I appear to be having one. A low patch that is. I have been perfectly fine, enjoying the brisk Autumn weather and getting lots done and then BANG. It has like the Motivation Monster has been in the middle of the night and sucked it all out of me.
People say that is often the case after you have had a good couple of weeks. Or a great event. This is most annoying. I hate that I do not seem to have any control over it. I can't do anymore than I already am to keep myself upbeat. All the other factors in life at the moment are not in my control. Most of the time I can separate stressful things and by taking them individually deal with it. But sometimes things raise their heads all at once, screaming 'Me first! Me first!' and it feels like I am drowning.
Now going on past experience these phases, thankfully, only seem to last a couple of days, but they feel like an eternal stretch to me. When, to keep up with life as it is at the moment - with a young family - I need to be tip top all the time just to keep our head above the water. As my blog title was created to represent - to keep sailing along smoothly on our lake of life, my feet are paddling like crazy underneath.

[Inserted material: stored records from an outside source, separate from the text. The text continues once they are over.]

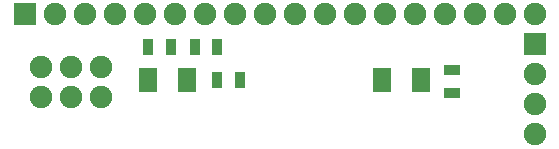
<source format=gbs>
G04 (created by PCBNEW (2013-07-07 BZR 4022)-stable) date 2/6/2016 8:58:51 PM*
%MOIN*%
G04 Gerber Fmt 3.4, Leading zero omitted, Abs format*
%FSLAX34Y34*%
G01*
G70*
G90*
G04 APERTURE LIST*
%ADD10C,0.00590551*%
%ADD11R,0.035X0.055*%
%ADD12R,0.055X0.035*%
%ADD13R,0.06X0.08*%
%ADD14C,0.075*%
%ADD15R,0.075X0.075*%
G04 APERTURE END LIST*
G54D10*
G54D11*
X-2375Y-1100D03*
X-1625Y-1100D03*
X-825Y-1100D03*
X-75Y-1100D03*
X-75Y-2200D03*
X675Y-2200D03*
G54D12*
X7750Y-1875D03*
X7750Y-2625D03*
G54D13*
X6700Y-2200D03*
X5400Y-2200D03*
X-1100Y-2200D03*
X-2400Y-2200D03*
G54D14*
X-5950Y-2750D03*
X-4950Y-2750D03*
X-3950Y-2750D03*
G54D15*
X10500Y-1000D03*
G54D14*
X10500Y-2000D03*
X10500Y-3000D03*
X10500Y-4000D03*
G54D15*
X-6500Y0D03*
G54D14*
X-5500Y0D03*
X-4500Y0D03*
X-3500Y0D03*
X-2500Y0D03*
X-1500Y0D03*
X-500Y0D03*
X500Y0D03*
X1500Y0D03*
X2500Y0D03*
X3500Y0D03*
X4500Y0D03*
X5500Y0D03*
X6500Y0D03*
X7500Y0D03*
X8500Y0D03*
X9500Y0D03*
X10500Y0D03*
X-5950Y-1750D03*
X-4950Y-1750D03*
X-3950Y-1750D03*
M02*

</source>
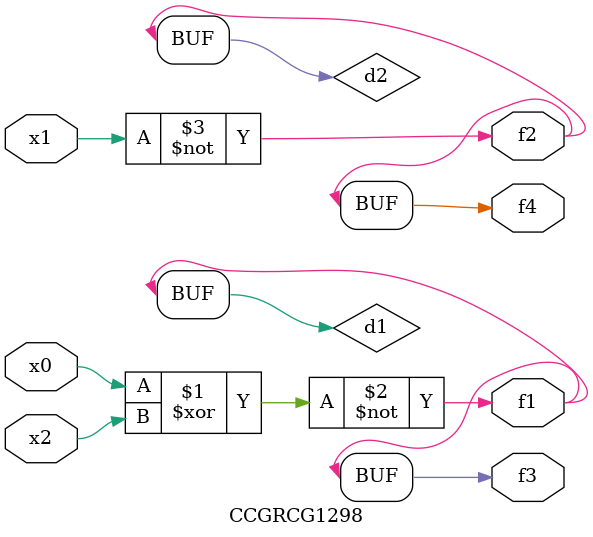
<source format=v>
module CCGRCG1298(
	input x0, x1, x2,
	output f1, f2, f3, f4
);

	wire d1, d2, d3;

	xnor (d1, x0, x2);
	nand (d2, x1);
	nor (d3, x1, x2);
	assign f1 = d1;
	assign f2 = d2;
	assign f3 = d1;
	assign f4 = d2;
endmodule

</source>
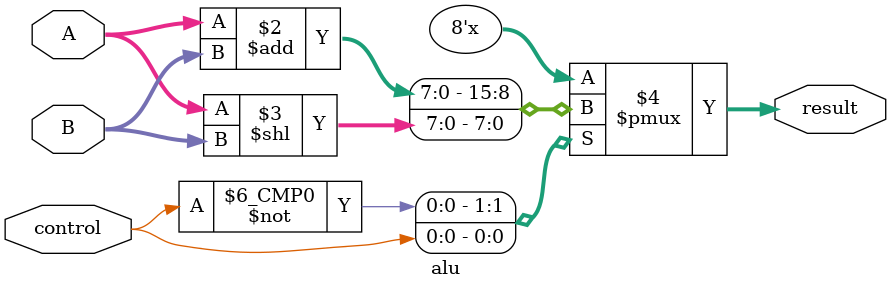
<source format=v>
`timescale 1ns / 1ps


module alu(
    input [7:0] A,
    input [7:0] B,
    input control,
    output reg [7:0] result
    );
    
    always@(A, B, control)
    begin
        case(control)
        1'b0:
            begin
            result = A + B;
            end
        1'b1:
            begin
            result = A << B;
            end
        endcase
    end
    
endmodule

</source>
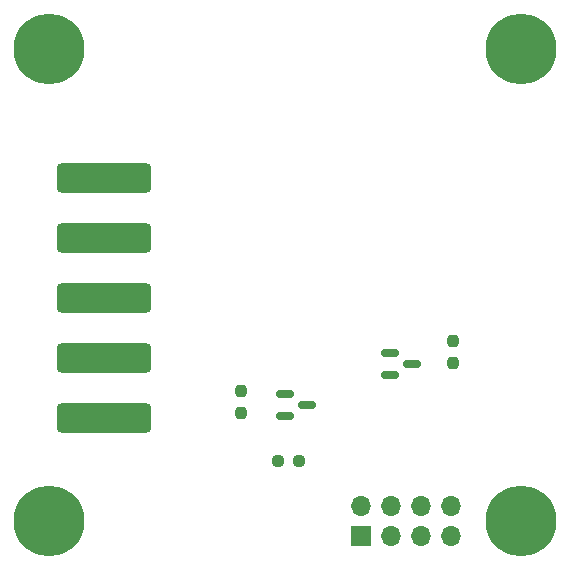
<source format=gbr>
%TF.GenerationSoftware,KiCad,Pcbnew,8.0.8*%
%TF.CreationDate,2025-02-23T10:11:51-08:00*%
%TF.ProjectId,bts7960 adapter,62747337-3936-4302-9061-646170746572,rev?*%
%TF.SameCoordinates,Original*%
%TF.FileFunction,Soldermask,Top*%
%TF.FilePolarity,Negative*%
%FSLAX46Y46*%
G04 Gerber Fmt 4.6, Leading zero omitted, Abs format (unit mm)*
G04 Created by KiCad (PCBNEW 8.0.8) date 2025-02-23 10:11:51*
%MOMM*%
%LPD*%
G01*
G04 APERTURE LIST*
G04 Aperture macros list*
%AMRoundRect*
0 Rectangle with rounded corners*
0 $1 Rounding radius*
0 $2 $3 $4 $5 $6 $7 $8 $9 X,Y pos of 4 corners*
0 Add a 4 corners polygon primitive as box body*
4,1,4,$2,$3,$4,$5,$6,$7,$8,$9,$2,$3,0*
0 Add four circle primitives for the rounded corners*
1,1,$1+$1,$2,$3*
1,1,$1+$1,$4,$5*
1,1,$1+$1,$6,$7*
1,1,$1+$1,$8,$9*
0 Add four rect primitives between the rounded corners*
20,1,$1+$1,$2,$3,$4,$5,0*
20,1,$1+$1,$4,$5,$6,$7,0*
20,1,$1+$1,$6,$7,$8,$9,0*
20,1,$1+$1,$8,$9,$2,$3,0*%
G04 Aperture macros list end*
%ADD10RoundRect,0.410105X3.589895X-0.839895X3.589895X0.839895X-3.589895X0.839895X-3.589895X-0.839895X0*%
%ADD11C,6.000000*%
%ADD12RoundRect,0.237500X0.237500X-0.250000X0.237500X0.250000X-0.237500X0.250000X-0.237500X-0.250000X0*%
%ADD13RoundRect,0.237500X-0.250000X-0.237500X0.250000X-0.237500X0.250000X0.237500X-0.250000X0.237500X0*%
%ADD14RoundRect,0.150000X-0.587500X-0.150000X0.587500X-0.150000X0.587500X0.150000X-0.587500X0.150000X0*%
%ADD15R,1.700000X1.700000*%
%ADD16O,1.700000X1.700000*%
G04 APERTURE END LIST*
D10*
%TO.C,J1*%
X4680000Y-31300000D03*
X4680000Y-26220000D03*
X4680000Y-21140000D03*
X4680000Y-16060000D03*
X4680000Y-10980000D03*
%TD*%
D11*
%TO.C,REF\u002A\u002A*%
X0Y0D03*
%TD*%
%TO.C,REF\u002A\u002A*%
X40000000Y-40000000D03*
%TD*%
%TO.C,REF\u002A\u002A*%
X40000000Y0D03*
%TD*%
%TO.C,REF\u002A\u002A*%
X0Y-40000000D03*
%TD*%
D12*
%TO.C,R3*%
X34180000Y-26600000D03*
X34180000Y-24775000D03*
%TD*%
%TO.C,R2*%
X16280000Y-30845000D03*
X16280000Y-29020000D03*
%TD*%
D13*
%TO.C,R1*%
X19365000Y-34930000D03*
X21190000Y-34930000D03*
%TD*%
D14*
%TO.C,Q2*%
X28855000Y-25750000D03*
X28855000Y-27650000D03*
X30730000Y-26700000D03*
%TD*%
%TO.C,Q1*%
X19965000Y-29220000D03*
X19965000Y-31120000D03*
X21840000Y-30170000D03*
%TD*%
D15*
%TO.C,J2*%
X26380000Y-41270000D03*
D16*
X26380000Y-38730000D03*
X28920000Y-41270000D03*
X28920000Y-38730000D03*
X31460000Y-41270000D03*
X31460000Y-38730000D03*
X34000000Y-41270000D03*
X34000000Y-38730000D03*
%TD*%
M02*

</source>
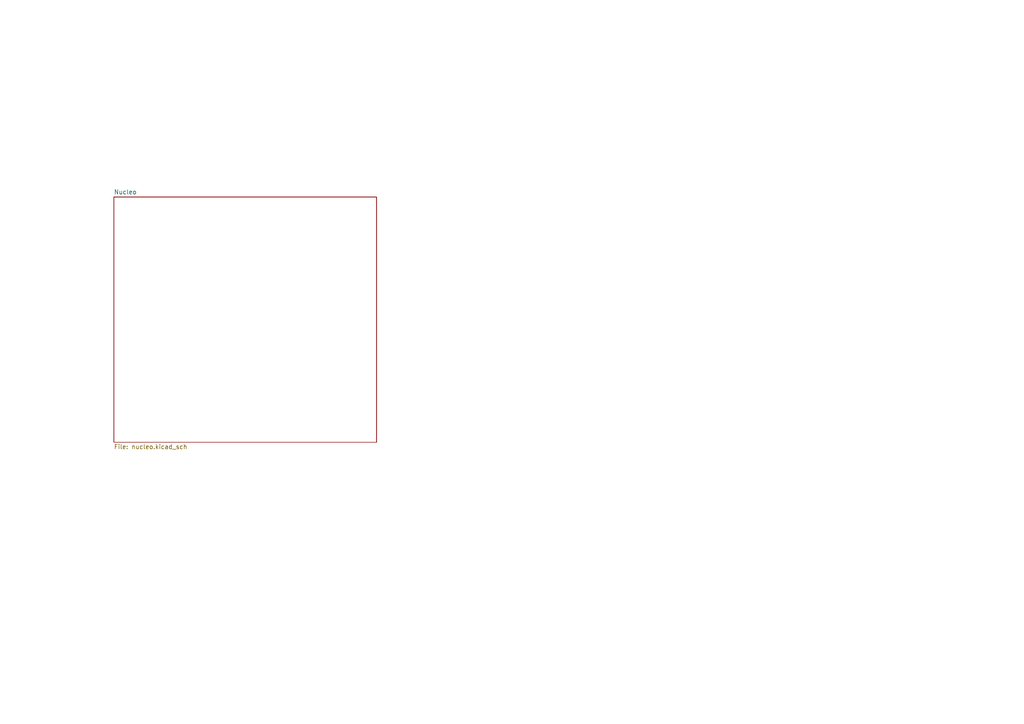
<source format=kicad_sch>
(kicad_sch (version 20211123) (generator eeschema)

  (uuid a63e6ec9-fb89-40f1-b99b-f3ae8ba8027e)

  (paper "A4")

  (title_block
    (title "Li-Fi")
  )

  


  (sheet (at 33.02 57.15) (size 76.2 71.12) (fields_autoplaced)
    (stroke (width 0.1524) (type solid) (color 0 0 0 0))
    (fill (color 0 0 0 0.0000))
    (uuid 6a7e0197-4498-4bb5-b9b3-45c8cc2977e5)
    (property "Sheet name" "Nucleo" (id 0) (at 33.02 56.4384 0)
      (effects (font (size 1.27 1.27)) (justify left bottom))
    )
    (property "Sheet file" "nucleo.kicad_sch" (id 1) (at 33.02 128.8546 0)
      (effects (font (size 1.27 1.27)) (justify left top))
    )
  )

  (sheet_instances
    (path "/" (page "1"))
    (path "/6a7e0197-4498-4bb5-b9b3-45c8cc2977e5" (page "2"))
  )

  (symbol_instances
    (path "/6a7e0197-4498-4bb5-b9b3-45c8cc2977e5/aa12f10d-ea98-4301-af53-653d25168344"
      (reference "D1") (unit 1) (value "LED") (footprint "")
    )
    (path "/6a7e0197-4498-4bb5-b9b3-45c8cc2977e5/a582ecff-824b-4397-ab94-6357af955a78"
      (reference "R1") (unit 1) (value "220") (footprint "")
    )
    (path "/6a7e0197-4498-4bb5-b9b3-45c8cc2977e5/5b96fe4f-d14a-4af5-8c8a-d9119c863b55"
      (reference "R2") (unit 1) (value "R_Photo") (footprint "")
    )
    (path "/6a7e0197-4498-4bb5-b9b3-45c8cc2977e5/fb0f9a31-2d59-4102-9444-d26503e7a270"
      (reference "R3") (unit 1) (value "460") (footprint "")
    )
    (path "/6a7e0197-4498-4bb5-b9b3-45c8cc2977e5/5857094b-c956-4655-8cde-f8bc041f93ee"
      (reference "U1") (unit 1) (value "NUCLEO144-F767ZI") (footprint "Module:ST_Morpho_Connector_144_STLink")
    )
  )
)

</source>
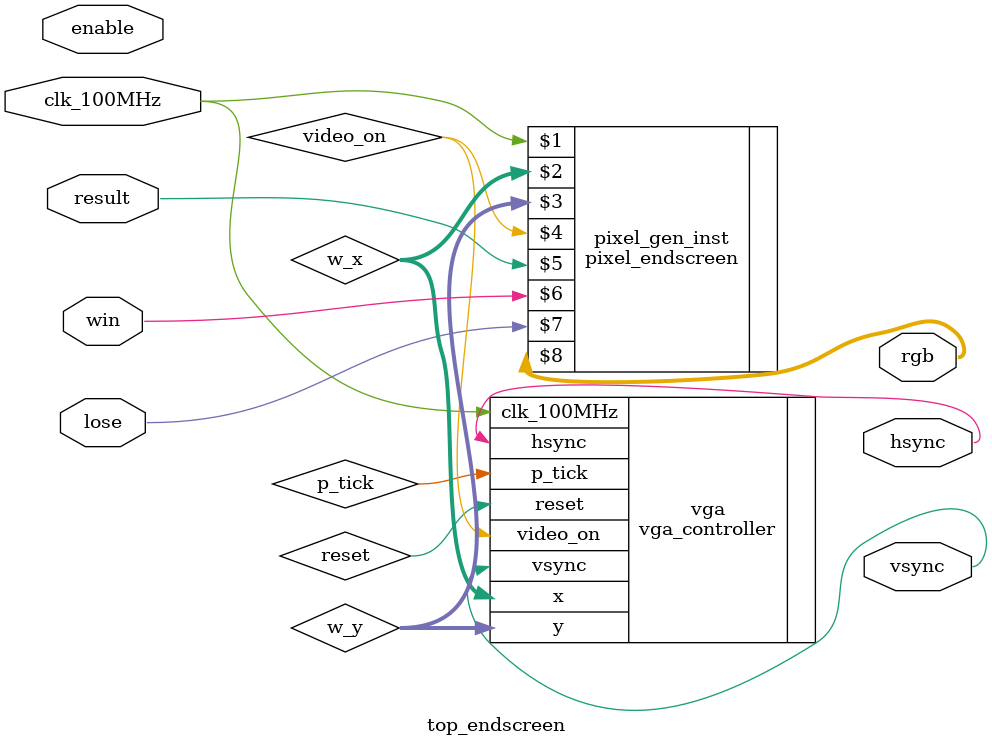
<source format=v>
module top_endscreen(
    input clk_100MHz,
    input enable,
    input result,
//    input home,
    input win, 
    input lose,
    output [11:0] rgb, 
    output hsync,
    output vsync
);



wire [9:0] w_x, w_y;
wire video_on, p_tick;


vga_controller vga(
    .clk_100MHz(clk_100MHz),
    .reset(reset),
    .video_on(video_on),
    .hsync(hsync),
    .vsync(vsync),
    .p_tick(p_tick),
    .x(w_x),
    .y(w_y)
    );



pixel_endscreen pixel_gen_inst(clk_100MHz, w_x, w_y, video_on, result, win, lose, rgb);


endmodule

</source>
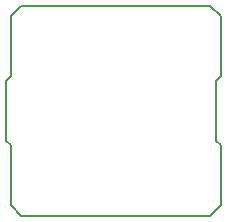
<source format=gm1>
G04 #@! TF.FileFunction,Profile,NP*
%FSLAX46Y46*%
G04 Gerber Fmt 4.6, Leading zero omitted, Abs format (unit mm)*
G04 Created by KiCad (PCBNEW 4.0.7) date 2018 April 02, Monday 02:54:30*
%MOMM*%
%LPD*%
G01*
G04 APERTURE LIST*
%ADD10C,0.100000*%
%ADD11C,0.150000*%
G04 APERTURE END LIST*
D10*
D11*
X177292000Y-123190000D02*
X161290000Y-123190000D01*
X178181000Y-122301000D02*
X177292000Y-123190000D01*
X178181000Y-122301000D02*
X178181000Y-121920000D01*
X177292000Y-105410000D02*
X161290000Y-105410000D01*
X178181000Y-118745000D02*
X178181000Y-117221000D01*
X178181000Y-106299000D02*
X177292000Y-105410000D01*
X178181000Y-111379000D02*
X178181000Y-106299000D01*
X177800000Y-111760000D02*
X178181000Y-111379000D01*
X177800000Y-116840000D02*
X177800000Y-111760000D01*
X178181000Y-117221000D02*
X177800000Y-116840000D01*
X178181000Y-121920000D02*
X178181000Y-118745000D01*
X160401000Y-106299000D02*
X161290000Y-105410000D01*
X160401000Y-111379000D02*
X160401000Y-106299000D01*
X160020000Y-111760000D02*
X160401000Y-111379000D01*
X160020000Y-116840000D02*
X160020000Y-111760000D01*
X160401000Y-117221000D02*
X160020000Y-116840000D01*
X160401000Y-122301000D02*
X160401000Y-117221000D01*
X161290000Y-123190000D02*
X160401000Y-122301000D01*
M02*

</source>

A lack of sleep never helps, and I have to remind myself that I haven't had a long period of solid nights sleeps for almost nine years. Sometimes I have to remind myself that our plate is slighter fuller than a lot of peoples and life is not as straight forward for me and my family. Sometimes I have to remember to give myself a break if the house isn't as straight as I would like, if I am not keeping up with everything I would like to keep up with.
Sometimes it's o.k not to keep up. As long as you don't give up.